Alternatives considered¶
| Option | Pros | Cons | Why not chosen |
|---|---|---|---|
| Two dispatches (V then H separable filter) | Cleaner halo handling | The CPU reference uses 2D ansnr_filter2d_s (not the separable variant ansnr_filter1d_s). Splitting into V→H would deviate from the CPU shape and add an intermediate buffer for no win | Single 2D pass with a 20×20 shared tile is the smallest deviation from CPU |
| Atomic float adds to a single sig + noise pair | One global write, no per-WG slots | Float atomicAdd is supported on Vulkan only with GL_EXT_shader_atomic_float (extension); on SYCL via atomic_ref<float> with relaxed memory order. Precision on cross-WG associativity drift is also worse than per-WG float + host double | Per-WG float partials match the ciede / motion_v2 pattern and produce identical results across all three backends |
| Pre-convert ref / dis to float on the host before upload | Kernel reads float directly, simpler code | 2× upload bandwidth; the conversion is trivial (read uint, multiply, subtract 128 — three FLOPS per pixel) | Convert in shader; keeps ABI clean |
| Use ANSNR_OPT_FILTER_1D path (separable 1D filter) | Cheaper compute (3+5 taps vs 9+25 taps) | The active CPU build has it disabled (the 2D path is the reference). Switching the GPU kernel would diverge from CPU output by the difference between the 1D and 2D filters (which are not identical — ansnr_filter1d_dis is a different set of weights from the 2D dis filter) | Match the CPU it's porting |
Consequences¶
- Positive: places=4 numerical agreement on all three backends on both 8-bit and 10-bit, with identical max_abs_diff numbers across backends — strong evidence the kernel logic is correct (any algebraic bug would produce backend-specific drift). Smallest GPU-twin batch yet (<200 LOC kernel each, ~250 LOC host glue).

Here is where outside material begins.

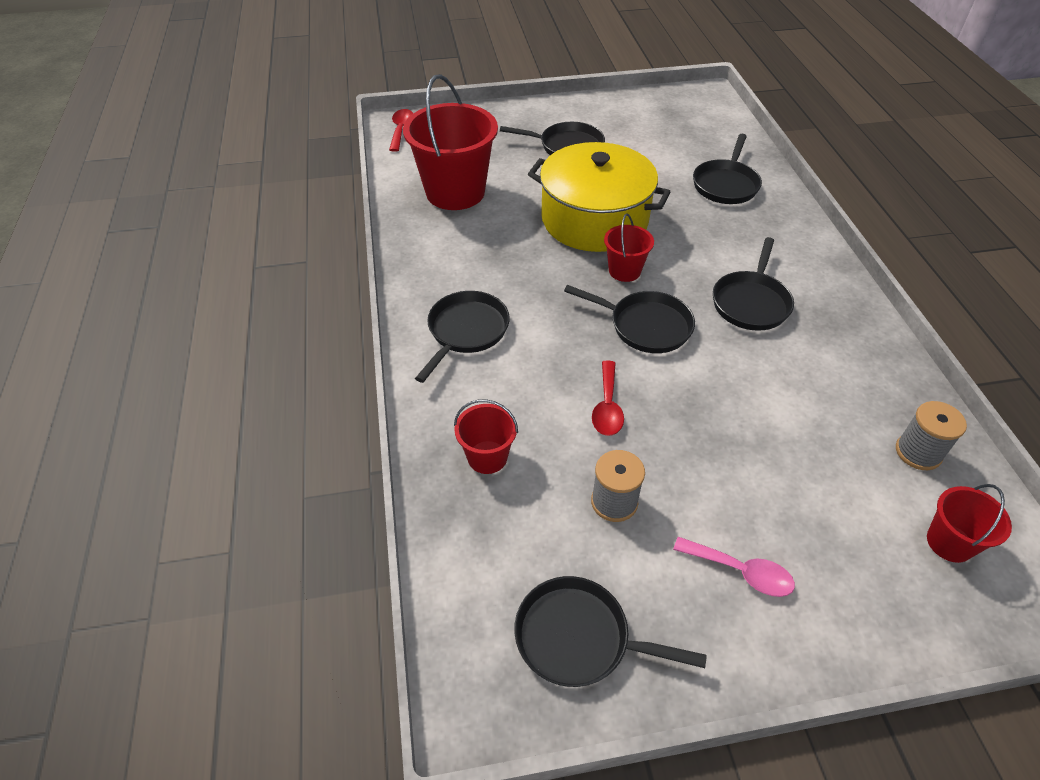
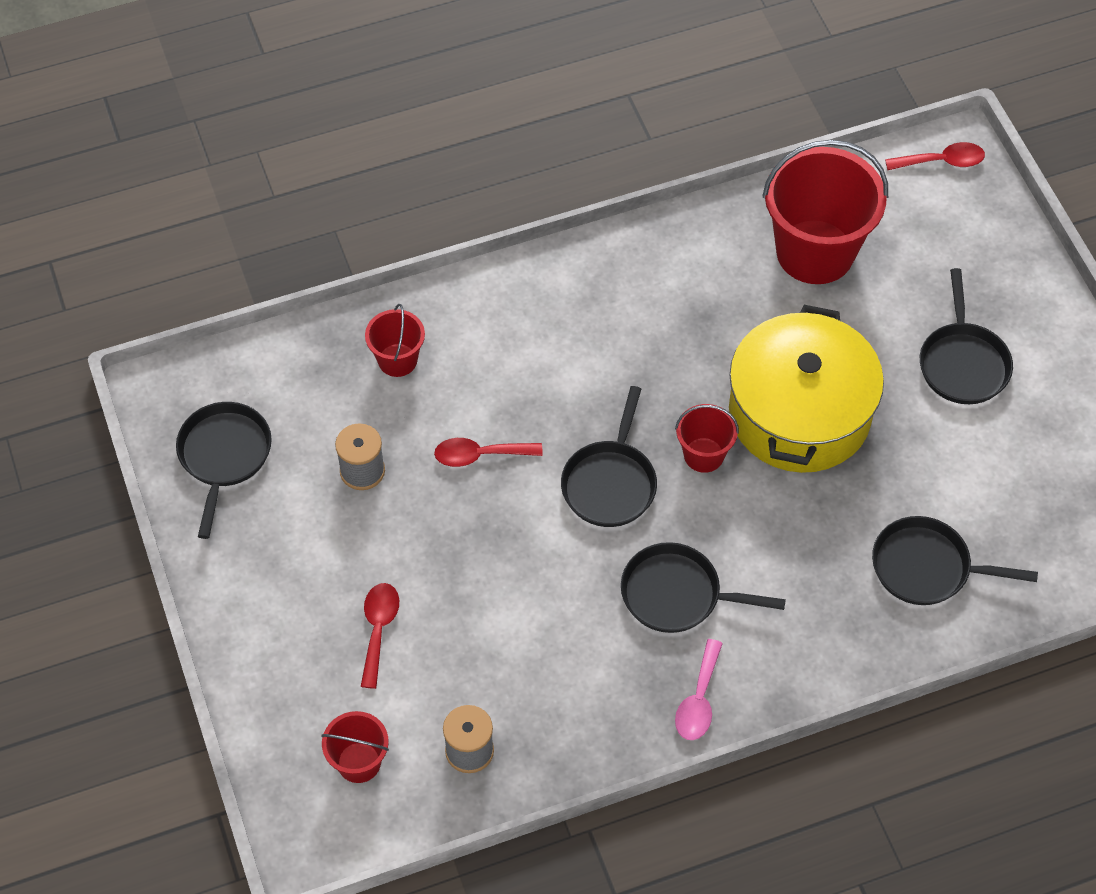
camera: 80 degrees right, 10 degrees up
(465, 332) = (563, 311): black pan -> none
(741, 572) = (302, 578): pink spoon -> pink spoon (698, 700)
(798, 509) = (378, 629): none -> red spoon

- Positive: closes one more matrix gap. After this batch, ANSNR moves from "CPU-only float, no GPU twin" to "all three GPU backends at places=4".
- Negative: float-only metric — no integer twin to compare against, so the cross-backend gate is the only precision arbiter. Fine at the current empirical floor, but if a future driver / kernel change drifts the gate, ADR-0192's
places=3fallback applies. - Neutral / follow-ups:
- CHANGELOG + features.md updates ship in the same PR per ADR-0100.
- Lavapipe lane gains a
float_ansnrstep alongside the existingmotion_v2etc. steps. - Next batch 3 metric: float twins of int kernels already on GPU (
float_psnr/float_motion/float_vif/float_adm).
References¶
- Parent: ADR-0192 — batch 3 scope.
- Sibling: ADR-0193 — first batch 3 metric.
- CPU reference:
float_ansnr.c+ansnr.c+ansnr_tools.c. - Verification: cross-backend gate
scripts/ci/cross_backend_vif_diff.pywith--feature float_ansnr --places 4. New step in the lavapipe lane oftests-and-quality-gates.yml.